(YOUR ASSIGNMENT) Count the lines of the listing below where "Villogó" shows up, and please answer with that number only.

--- START ---

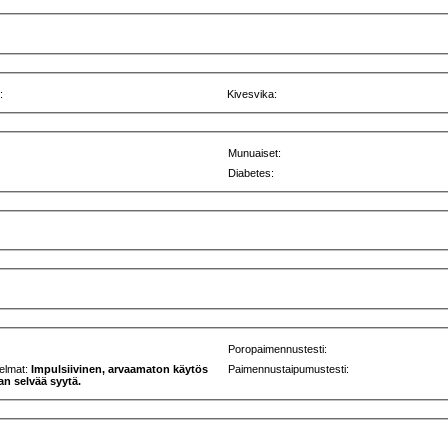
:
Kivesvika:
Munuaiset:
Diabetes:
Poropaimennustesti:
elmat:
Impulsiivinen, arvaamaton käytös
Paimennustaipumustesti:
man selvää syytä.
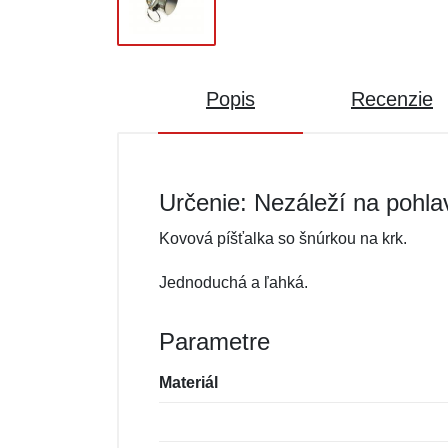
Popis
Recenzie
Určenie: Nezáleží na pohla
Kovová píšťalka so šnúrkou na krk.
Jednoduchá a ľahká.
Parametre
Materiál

--- END ---
--- START ---

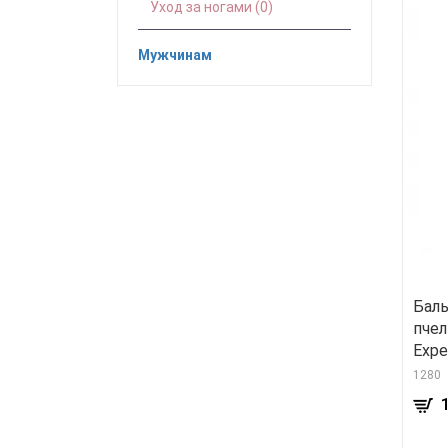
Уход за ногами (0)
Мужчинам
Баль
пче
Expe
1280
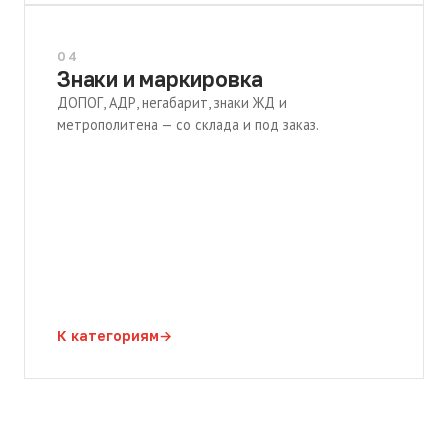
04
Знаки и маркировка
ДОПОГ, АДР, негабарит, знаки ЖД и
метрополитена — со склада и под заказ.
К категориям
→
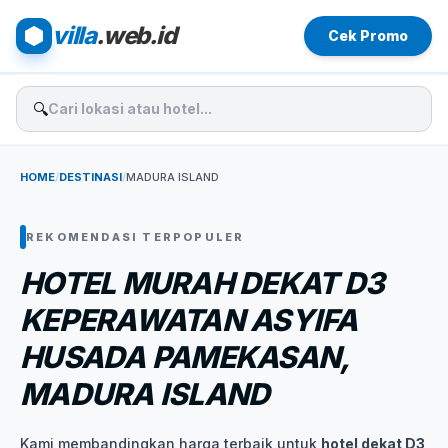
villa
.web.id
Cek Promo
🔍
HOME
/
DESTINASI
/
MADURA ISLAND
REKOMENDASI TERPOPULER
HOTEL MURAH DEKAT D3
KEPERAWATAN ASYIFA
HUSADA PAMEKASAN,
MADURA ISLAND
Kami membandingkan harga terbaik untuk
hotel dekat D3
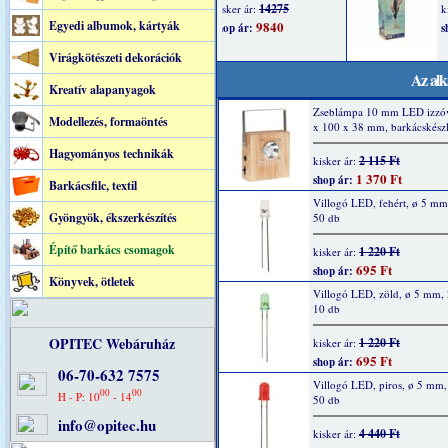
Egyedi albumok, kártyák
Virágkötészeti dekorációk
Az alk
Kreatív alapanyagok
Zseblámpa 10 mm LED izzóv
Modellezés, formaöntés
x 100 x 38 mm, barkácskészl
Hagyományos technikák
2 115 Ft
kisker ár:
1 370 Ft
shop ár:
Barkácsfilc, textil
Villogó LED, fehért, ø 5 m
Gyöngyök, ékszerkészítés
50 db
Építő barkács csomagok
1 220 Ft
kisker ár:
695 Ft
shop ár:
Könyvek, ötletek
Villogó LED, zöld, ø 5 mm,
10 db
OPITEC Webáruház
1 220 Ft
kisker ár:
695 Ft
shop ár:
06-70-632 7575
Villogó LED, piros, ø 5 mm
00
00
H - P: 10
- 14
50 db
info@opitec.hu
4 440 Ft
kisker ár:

--- END ---
--- START ---

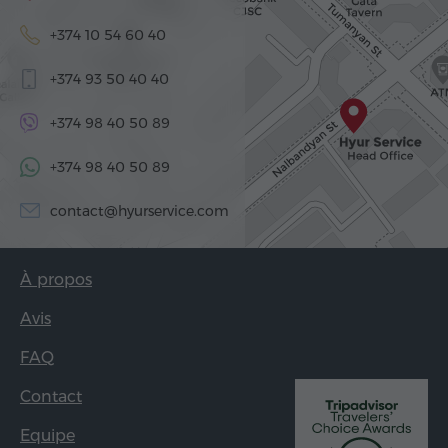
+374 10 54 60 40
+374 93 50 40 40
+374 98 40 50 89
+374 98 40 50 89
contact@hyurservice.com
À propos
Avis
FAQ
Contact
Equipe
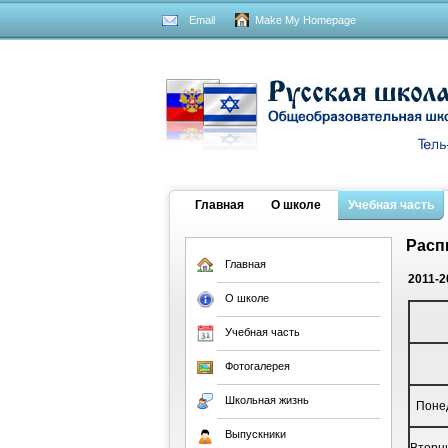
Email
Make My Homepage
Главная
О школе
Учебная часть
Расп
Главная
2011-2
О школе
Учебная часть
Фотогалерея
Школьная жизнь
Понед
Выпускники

--- END ---

(YOUR SOLUTION) 3